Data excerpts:
* * *

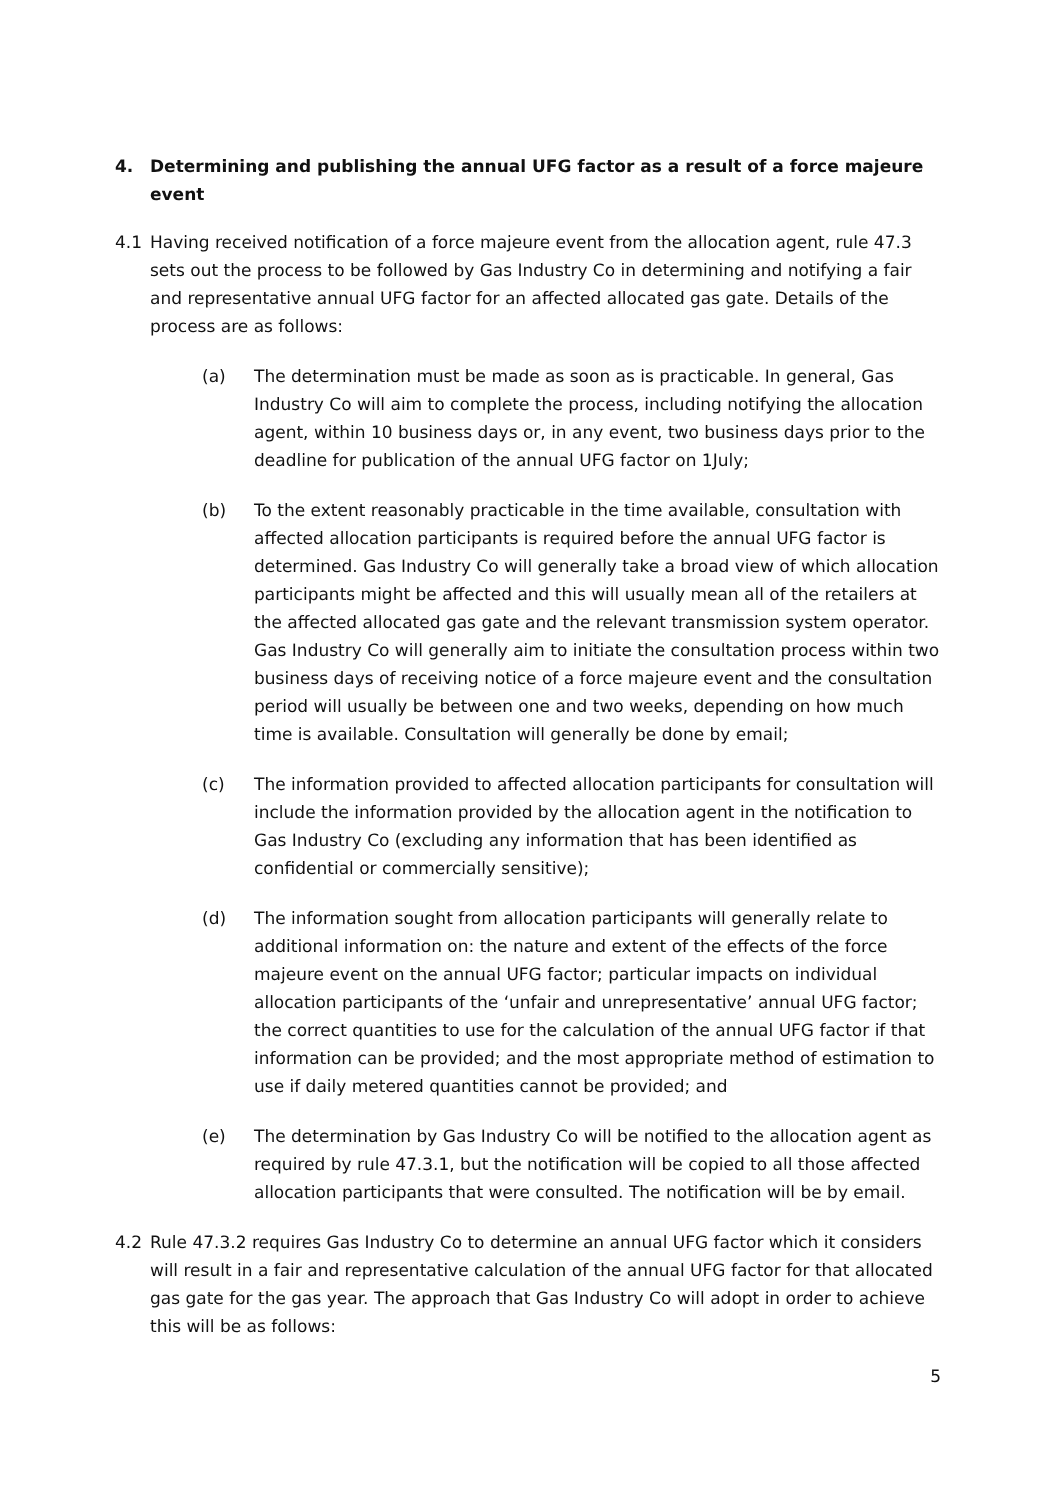4. Determining and publishing the annual UFG factor as a result of a force majeure event
4.1 Having received notification of a force majeure event from the allocation agent, rule 47.3 sets out the process to be followed by Gas Industry Co in determining and notifying a fair and representative annual UFG factor for an affected allocated gas gate. Details of the process are as follows:
(a) The determination must be made as soon as is practicable. In general, Gas Industry Co will aim to complete the process, including notifying the allocation agent, within 10 business days or, in any event, two business days prior to the deadline for publication of the annual UFG factor on 1July;
(b) To the extent reasonably practicable in the time available, consultation with affected allocation participants is required before the annual UFG factor is determined. Gas Industry Co will generally take a broad view of which allocation participants might be affected and this will usually mean all of the retailers at the affected allocated gas gate and the relevant transmission system operator. Gas Industry Co will generally aim to initiate the consultation process within two business days of receiving notice of a force majeure event and the consultation period will usually be between one and two weeks, depending on how much time is available. Consultation will generally be done by email;
(c) The information provided to affected allocation participants for consultation will include the information provided by the allocation agent in the notification to Gas Industry Co (excluding any information that has been identified as confidential or commercially sensitive);
(d) The information sought from allocation participants will generally relate to additional information on: the nature and extent of the effects of the force majeure event on the annual UFG factor; particular impacts on individual allocation participants of the ‘unfair and unrepresentative’ annual UFG factor; the correct quantities to use for the calculation of the annual UFG factor if that information can be provided; and the most appropriate method of estimation to use if daily metered quantities cannot be provided; and
(e) The determination by Gas Industry Co will be notified to the allocation agent as required by rule 47.3.1, but the notification will be copied to all those affected allocation participants that were consulted. The notification will be by email.
4.2 Rule 47.3.2 requires Gas Industry Co to determine an annual UFG factor which it considers will result in a fair and representative calculation of the annual UFG factor for that allocated gas gate for the gas year. The approach that Gas Industry Co will adopt in order to achieve this will be as follows:
5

* * *

## About this task
Where an entry holds an image, drop the image and copy the remaining text exactly.

## Result for this task
4. Determining and publishing the annual UFG factor as a result of a force majeure event
4.1 Having received notification of a force majeure event from the allocation agent, rule 47.3 sets out the process to be followed by Gas Industry Co in determining and notifying a fair and representative annual UFG factor for an affected allocated gas gate. Details of the process are as follows:
(a) The determination must be made as soon as is practicable. In general, Gas Industry Co will aim to complete the process, including notifying the allocation agent, within 10 business days or, in any event, two business days prior to the deadline for publication of the annual UFG factor on 1July;
(b) To the extent reasonably practicable in the time available, consultation with affected allocation participants is required before the annual UFG factor is determined. Gas Industry Co will generally take a broad view of which allocation participants might be affected and this will usually mean all of the retailers at the affected allocated gas gate and the relevant transmission system operator. Gas Industry Co will generally aim to initiate the consultation process within two business days of receiving notice of a force majeure event and the consultation period will usually be between one and two weeks, depending on how much time is available. Consultation will generally be done by email;
(c) The information provided to affected allocation participants for consultation will include the information provided by the allocation agent in the notification to Gas Industry Co (excluding any information that has been identified as confidential or commercially sensitive);
(d) The information sought from allocation participants will generally relate to additional information on: the nature and extent of the effects of the force majeure event on the annual UFG factor; particular impacts on individual allocation participants of the ‘unfair and unrepresentative’ annual UFG factor; the correct quantities to use for the calculation of the annual UFG factor if that information can be provided; and the most appropriate method of estimation to use if daily metered quantities cannot be provided; and
(e) The determination by Gas Industry Co will be notified to the allocation agent as required by rule 47.3.1, but the notification will be copied to all those affected allocation participants that were consulted. The notification will be by email.
4.2 Rule 47.3.2 requires Gas Industry Co to determine an annual UFG factor which it considers will result in a fair and representative calculation of the annual UFG factor for that allocated gas gate for the gas year. The approach that Gas Industry Co will adopt in order to achieve this will be as follows:
5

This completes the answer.